56 posts - 64 votes 
Speaks: Spanish*, English
Studies: German, Japanese, French

 
 Message 10 of 11
14 July 2012 at 6:03pm | IP Logged 
You are right in reference to Spanish. You use "poder" to signal your capacity to do something, both in the case it is
natural, derived from your skills, or social, derived from law, rules or the permission from others. This sometimes
can bring funny situations. As you probably know, you use the same verb to ask for things, in subjunctive to be
more polite "¿Podría alcanzarme la sal, por favor?". I don't think this distinction is made in catalan nor galician,
neither. As far as I know this is a feature of "germanic" languages.

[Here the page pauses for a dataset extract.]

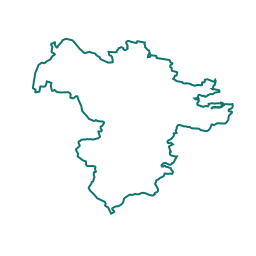 the border of Rostov, rotated 189°
{"feature_id": "RUS-2367", "entity_name": "Rostov", "entity_type": "Region", "adm_level": 1, "iso_a3": "RUS", "parent_name": "Russia", "parent_adm1": "", "projection": "robinson", "projection_center": [41.086, 48.087], "detail": "fine", "context": "isolated", "style": "outline", "palette": "teal", "viewbox_px": 256, "rotation_deg": 189, "n_neighbors": 0, "source": "natural_earth", "source_scale": "10m", "svg_char_len": 5812}
<svg xmlns="http://www.w3.org/2000/svg" viewBox="0 0 256 256"><g transform="rotate(189 128 128)"><path d="M83.8,88.9L84.7,88.7L85.1,86.5L85.8,85.5L88.5,83.7L90.2,81.8L91.6,81.0L91.9,80.6L91.9,79.1L92.5,77.0L89.4,73.2L88.7,72.0L88.5,70.7L89.1,69.4L90.9,68.4L91.4,67.8L91.6,67.0L91.2,66.6L92.7,65.3L93.8,65.0L96.6,65.3L100.6,66.3L103.2,66.3L105.2,65.5L106.4,64.5L107.1,64.2L109.4,63.9L110.6,64.0L113.3,62.5L115.9,62.5L120.5,58.2L120.9,57.2L121.0,55.2L121.4,53.2L123.1,50.9L125.1,49.3L128.1,48.5L130.8,46.5L131.0,45.8L130.7,45.2L128.8,43.7L128.5,43.2L128.8,42.6L131.2,40.8L135.3,46.5L137.8,47.3L138.5,47.8L138.6,48.0L138.3,48.8L138.3,49.8L139.3,51.4L147.7,53.9L148.7,55.0L151.7,57.5L155.4,60.0L157.3,62.4L157.5,63.1L156.3,65.5L155.5,67.4L155.3,69.1L154.3,69.7L154.0,70.1L153.9,72.2L153.5,74.2L153.6,74.7L154.5,76.0L154.7,78.8L154.4,79.2L153.2,79.4L152.9,80.0L154.2,82.4L154.1,84.4L154.9,84.9L157.4,84.9L161.8,84.0L162.9,84.4L163.8,85.6L164.1,87.9L164.5,88.5L167.3,88.9L173.2,92.0L173.4,92.6L173.2,94.7L173.6,95.4L175.4,97.3L176.0,98.9L173.0,102.5L173.1,103.4L174.5,105.5L174.6,106.2L174.2,107.3L173.1,107.8L172.3,109.1L170.9,109.3L170.0,109.8L168.4,109.9L166.5,110.8L165.1,110.6L163.6,111.1L160.9,111.1L156.1,113.1L154.5,114.7L154.3,115.3L155.7,117.6L156.7,119.7L156.4,120.1L154.1,120.4L153.6,120.8L153.5,121.4L153.6,122.1L154.9,123.2L155.2,124.9L155.1,125.2L154.0,125.9L153.6,126.3L152.6,129.0L152.7,129.9L153.0,130.3L154.5,130.4L157.7,130.1L159.3,130.2L160.9,130.8L162.1,129.8L162.9,129.6L168.0,130.9L170.0,132.9L175.8,137.5L177.6,142.4L181.5,148.4L182.6,150.7L183.2,151.4L184.6,151.1L186.4,148.9L187.3,148.7L189.1,148.8L189.7,149.1L189.8,150.1L189.8,152.0L190.9,153.4L192.1,153.9L193.3,153.9L200.4,152.5L203.4,152.4L204.3,152.6L206.3,154.1L207.7,153.1L208.6,152.8L209.4,154.0L210.8,157.1L210.9,158.2L210.7,160.4L211.0,160.7L215.4,161.3L215.8,157.4L216.5,156.2L217.5,155.6L220.9,155.4L221.1,155.2L221.2,150.1L224.7,148.8L225.2,149.0L225.3,151.1L225.4,151.5L227.7,152.2L228.1,152.5L228.2,152.9L228.2,167.7L226.2,176.3L223.9,178.6L223.0,179.1L221.1,178.9L220.1,179.3L219.4,180.5L215.5,183.6L215.0,184.2L214.8,185.6L213.7,187.4L212.0,188.8L211.8,189.4L212.2,189.9L214.9,190.8L215.5,191.5L215.3,196.1L216.9,198.0L217.0,198.5L216.9,199.2L215.5,199.9L213.8,201.2L213.5,201.2L213.4,199.3L212.8,198.2L212.1,197.2L210.9,196.4L210.5,196.4L210.3,196.8L210.0,198.0L207.4,202.0L206.4,204.3L205.6,205.0L203.1,206.4L196.9,206.0L195.7,205.3L187.8,198.4L182.8,195.3L182.2,195.3L177.8,197.2L176.6,196.8L172.3,196.4L171.9,196.3L170.6,194.9L166.9,193.4L166.8,192.7L165.7,191.6L157.8,189.5L153.9,190.3L153.4,190.6L153.4,190.9L154.2,194.1L155.2,196.0L155.8,196.6L157.3,196.8L158.0,197.3L159.1,200.1L152.2,200.8L151.1,201.3L151.1,202.4L150.8,203.1L150.0,203.9L149.6,205.5L148.4,206.0L147.7,206.7L147.1,206.8L145.2,206.2L144.8,205.1L143.7,204.4L142.9,204.5L141.2,205.8L140.8,206.3L140.8,206.7L141.5,207.7L141.1,208.8L141.2,209.3L143.0,211.4L143.2,212.3L142.9,213.2L141.9,213.8L140.6,214.1L137.8,213.5L133.3,213.3L132.8,213.4L132.4,215.1L131.8,215.2L124.8,215.0L124.8,213.1L124.0,212.3L123.9,211.1L123.6,210.3L122.4,209.7L121.0,208.3L119.3,207.8L119.0,207.4L118.7,205.9L118.0,205.2L118.2,204.7L119.0,204.2L119.3,203.5L119.4,201.1L117.4,201.7L117.2,201.9L117.1,203.2L116.6,203.5L111.5,203.6L111.0,203.0L110.8,201.8L110.6,201.6L97.8,201.6L97.1,201.1L96.2,199.4L94.4,199.0L94.3,198.4L94.6,197.9L96.0,196.6L95.9,195.0L94.4,194.3L93.7,191.6L93.5,191.4L88.6,190.9L88.2,190.7L88.0,190.1L88.3,187.6L88.8,187.2L89.9,186.8L90.2,185.1L91.1,183.6L89.1,182.9L87.5,181.9L81.7,181.8L81.3,181.7L80.8,181.0L80.1,180.9L78.0,180.9L77.2,181.4L72.9,181.3L72.3,180.7L69.7,180.4L69.2,180.1L68.6,180.1L67.5,180.9L65.9,181.4L61.8,181.7L61.6,182.3L62.0,183.6L61.9,184.5L61.5,184.9L60.2,184.9L59.7,185.1L59.5,186.1L59.7,187.5L59.4,187.8L56.9,188.6L52.4,187.4L50.2,187.2L49.8,187.5L49.4,189.1L48.7,188.1L49.1,184.0L50.0,183.4L50.3,181.3L50.2,180.1L51.1,179.8L50.7,179.6L49.5,179.5L48.9,179.8L43.9,179.5L43.6,179.3L43.4,177.9L47.6,176.6L49.7,174.6L52.0,174.4L53.8,173.2L55.3,171.7L56.6,170.9L57.3,171.1L57.9,171.7L59.1,171.2L62.7,171.9L63.3,171.7L63.6,171.1L64.1,168.8L64.8,168.2L66.9,167.6L65.8,166.9L64.9,167.0L63.3,168.7L62.8,168.3L62.7,167.9L63.1,166.7L62.5,166.5L62.3,166.2L62.6,164.5L63.1,164.4L63.4,163.9L63.4,162.7L62.8,161.6L60.3,161.3L59.3,160.8L58.8,161.1L57.1,160.6L54.7,161.9L52.4,161.9L51.9,163.2L52.2,164.5L50.5,164.9L49.2,165.6L46.7,165.6L42.6,166.6L39.6,166.7L40.1,167.3L40.1,167.6L38.4,167.4L37.6,167.0L37.1,166.4L37.7,166.2L38.2,165.3L38.9,164.8L39.8,163.4L40.9,162.9L46.9,162.2L48.4,161.0L48.4,160.6L48.1,160.5L47.1,161.7L41.0,162.4L39.6,162.9L38.5,163.7L37.9,164.8L36.6,165.7L36.2,166.5L35.5,166.8L30.2,167.4L28.6,168.0L28.1,166.9L28.0,165.6L28.2,164.4L28.8,163.5L30.9,162.4L31.3,161.8L31.4,161.0L31.1,160.5L30.6,160.3L28.2,160.4L27.8,160.0L27.8,159.3L28.3,158.6L30.1,156.2L30.3,155.0L30.2,152.1L30.7,150.7L31.3,149.3L32.2,148.1L33.3,147.5L40.1,146.7L41.0,146.4L43.4,144.4L45.8,144.6L46.1,144.0L46.4,142.3L47.0,140.4L47.8,138.8L49.0,137.6L50.5,137.1L55.8,137.3L57.5,138.3L58.2,138.4L64.9,137.7L65.5,137.8L67.2,138.7L69.3,138.3L71.0,138.7L73.0,138.3L77.3,139.1L78.3,139.0L79.2,138.3L79.7,137.2L80.0,136.1L79.8,135.0L80.4,133.0L79.9,131.7L79.2,130.8L79.9,130.2L81.9,130.0L82.0,129.6L81.5,128.3L81.6,127.4L82.0,126.6L83.6,124.0L86.4,121.8L86.8,121.1L86.9,120.3L86.4,119.6L85.7,119.5L83.4,120.1L81.1,118.9L83.4,117.3L84.7,116.1L82.8,112.3L82.1,111.7L82.0,111.1L82.8,111.0L82.9,110.6L82.5,108.7L81.8,108.0L81.0,107.6L77.1,107.2L75.3,107.5L77.6,101.0L77.9,100.6L78.7,100.4L79.4,99.1L80.1,98.5L81.5,98.2L85.1,99.3L86.4,99.2L87.9,98.3L88.9,96.8L89.0,96.0L88.3,95.3L87.5,95.2L86.3,96.3L85.6,96.6L84.3,95.6L82.8,95.7L79.4,94.9L78.4,93.2L76.7,91.8L77.0,89.8L77.5,89.5L79.2,89.6L81.8,88.8L83.8,88.9Z" fill="none" stroke="#0f766e" stroke-width="2"/></g></svg>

And you are also correct in that there is a number or constructions used to make these distinctions. The
explanations given before for portuguese, french and Italian are also valid for Spanish.
2 persons have voted this message useful



outcast
Bilingual Heptaglot
Senior Member
China
Joined 4950 days ago

869 posts - 1364 votes 
Speaks: Spanish*, English*, German, Italian, French, Portuguese, Mandarin
Studies: Korean

 
 Message 11 of 11
18 July 2012 at 9:22pm | IP Logged 
Very VERY interesting and educational answers everyone. I will re-read them because I think they are all top quality. Thanks.

BTW, I guess I was wrong about German kann/darf. From whatever TV I've watched, it seemed to me the scripts were more chary about keeping the distinction, then again, I just probably missed the nuance of "kann" entirely when used in place of "darf".